次に、シャーディングを確認します。シャーディングはmongosに接続して確認する必要がありますので、まずはmongosの設定/etc/mongos.conf
を見てみます。
$ cat /etc/mongos.conf net: port: 27017 systemLog: destination: file logAppend: true path: /log/mongos.log # # # # processManagement: fork: true pidFilePath: /var/run/mongod/mongos.pid sharding: configDB: 10.0.4.242:27030,10.0.3.27:27030,10.0.2.5:27030
mongosはport:27017でリッスンしてますので、シェルで接続。
$ mongo localhost:27017 MongoDB shell version: 3.0.12 connecting to: localhost:27017/test mongos>
シャーディングの状態はsh.status()
で確認します。
シャーディングの状態確認:
mongos> sh.status() --- Sharding Status --- sharding version: { "_id" : 1, "minCompatibleVersion" : 5, "currentVersion" : 6, "clusterId" : ObjectId("57d9f05f13d999e4005018ba") } shards: { "_id" : "s0-rs0", "host" : "s0-rs0/10.0.2.85:27018,10.0.3.73:27018,10.0.4.25:27018" } balancer: Currently enabled: yes Currently running: no Failed balancer rounds in last 5 attempts: 0 Migration Results for the last 24 hours: No recent migrations databases: { "_id" : "admin", "partitioned" : false, "primary" : "config" } mongos>
レプリカセット s0-rs0 による1シャード構成となっています。
まとめ
以上のようにクイックスタートのテンプレートを使用することで、レプリカセット/シャーディング構成のMongoDBクラスタが非常に簡単に構築できました。
専門的知識がなくても、可用性・スケーラビリティを考慮したMongoDBをすぐに利用開始できる素晴らしいテンプレートだと思います。
注意事項
このテンプレートが公開されてすでに1年以上経ってますので、それ以降にアプデートされたAWS/MongoDBの機能が使用されていません。例えば、現在であれば以下のような改善ポイントがあります。
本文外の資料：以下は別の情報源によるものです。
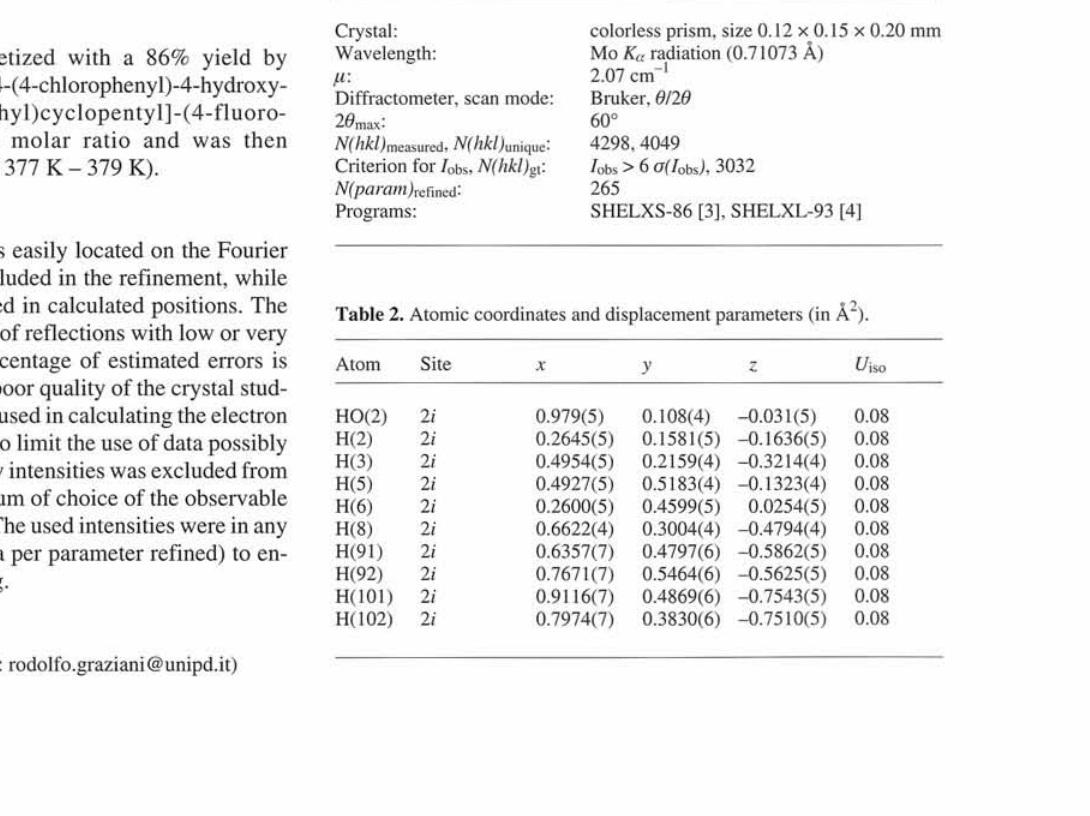
Table 1. Data collection and handling.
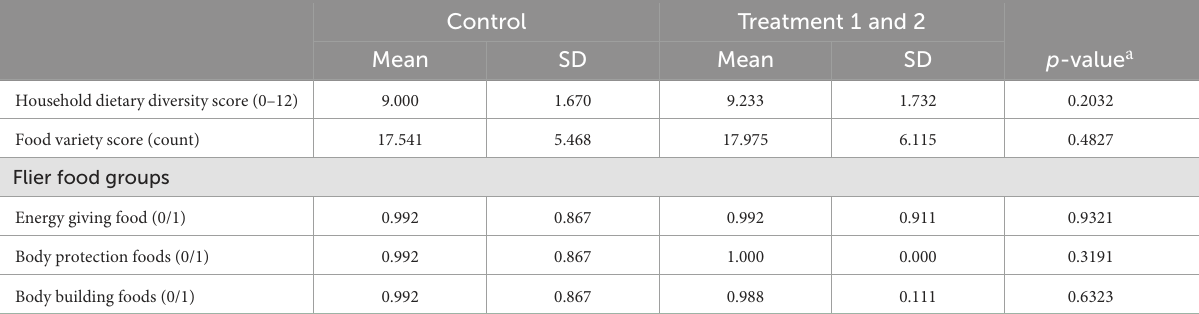
TABLE 4 Descriptive statistics of nutritional indicators comparing control and treatment groups in December survey (post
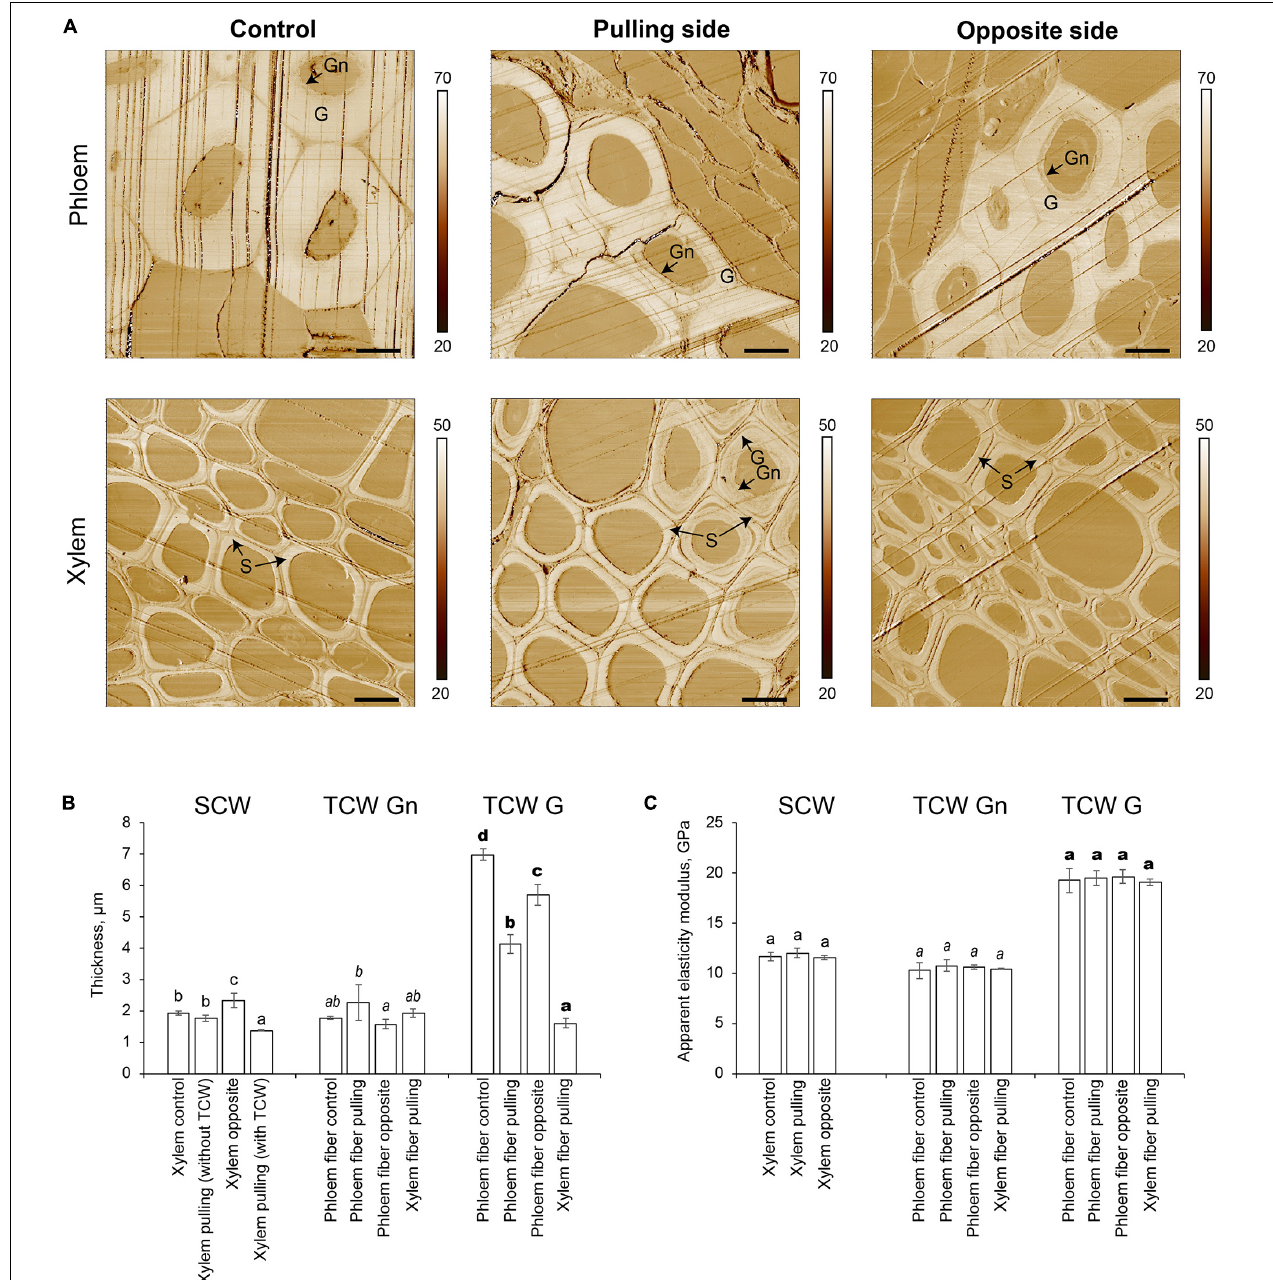
FIGURE 3 | Atomic force microscopy of fiber cell walls in control and gravistimulated flax plants 96 h after stem inclination. (A) Stiffness (N/m) maps of phloem (top) and xylem (bottom) fibers in control and gravistimulated flax plants. One representative image for each variant is shown. Stiffness scales are on the right side of each map. Bars are 10 µ m. G- and Gn-layers of tertiary cell walls in phloem and similar structures in the cell walls of xylem fibers on the pulling side are indicated. S indicates secondary cell walls. Parallel lines on each image are scratches left by the knife. (B) Thickness ( µ m) and (C) Apparent elasticity modulus (GPa) of different cell wall layers. SCW, secondary cell walls; TCW, tertiary cell walls. Values are the mean ± SD. Different letters above the bars indicate a significant difference according to one-way ANOVA followed by Tukey’s test at α = 0.01 (individual comparisons are shown by regular, italic, and bold-type fonts of these letters).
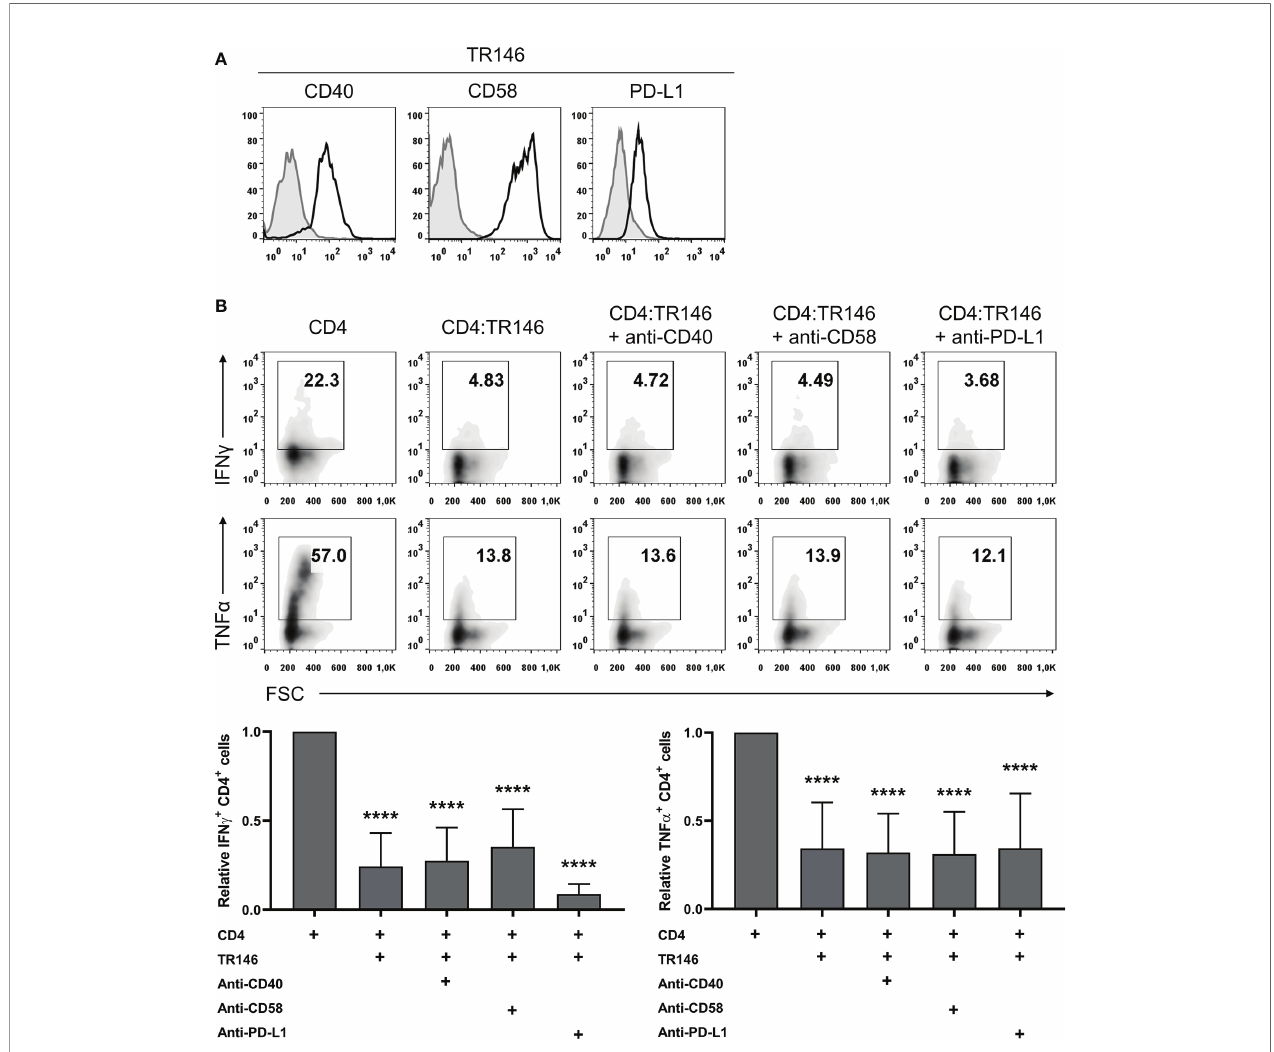
FIGURE 3 | CD40, CD58 or PD-L1 in TR146 cells do not participate in CD4 T cells inhibition. (A) TR146 cells surface expression of CD40, CD58 and PD-L1 (black) compared with isotype control (grey), as detected by fl ow cytometry. (B) TR146 cells were incubated with anti-CD40, anti-CD58 or anti-PD-L1 blocking antibodies for 15 min and cultured with CD3/CD28-activated CD4 T cells for 4 hours. Activated CD4 T cells were cultured alone as a control. Data were collected by fl ow cytometry and shown as the percentage of IFN g and TNF a -producing CD4 T cells from a representative experiment (density plots) and relative to CD4 T cells alone when considering all experiments (bar graphs). FACS gatings were adjusted by the use of mouse anti-IgG-PE and anti-IgG-APC antibodies. Bar graphs display mean values with SEM error bars. Statistically signi fi cant differences were obtained applying ANOVA tests. Signi fi cant differences (p < 0.001) are noted as “ **** ” . Data were obtained from a total of four independent experiments using samples from different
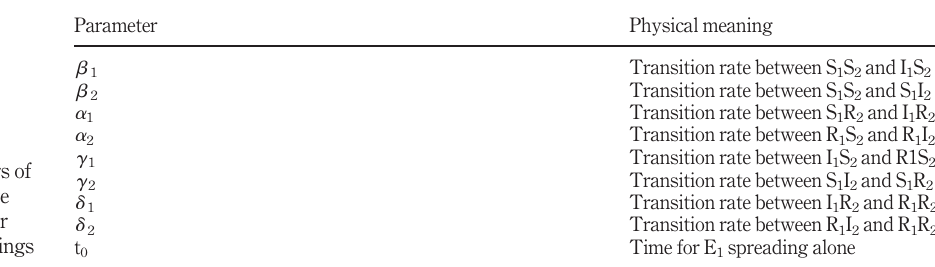
Table III. The parameters of the SIR mixture model and their physical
- NAT インスタンスではなくNAT Gatewayを使用する
- MongoDBのストレージエンジンをWiredTigerにする
- MongoDB 3.0 からストレージエンジンとしてWiredTigerが使用可能になっていますが、デフォルトではMMAPv1となります。WiredTigerを使うことで、データ圧縮や、書き込み性能の大幅向上などのメリットがあります。
- MongoDBを最新バージョンにする
- テンプレートで選択可能なバージョンは 2.6 または 3.0 で、それぞれ最新のマイナーバージョンがインストールされますが、最新メジャーバージョン3.2系となります。WiredTigerがデフォルトとなった他、Configサーバでレプリカセット構成が可能になるなど、いくつかの機能追加がされています。
スタック作成後に上記の対応をすることでも、一から構築するのに比べれば十分簡単に構築することができるのではないでしょうか。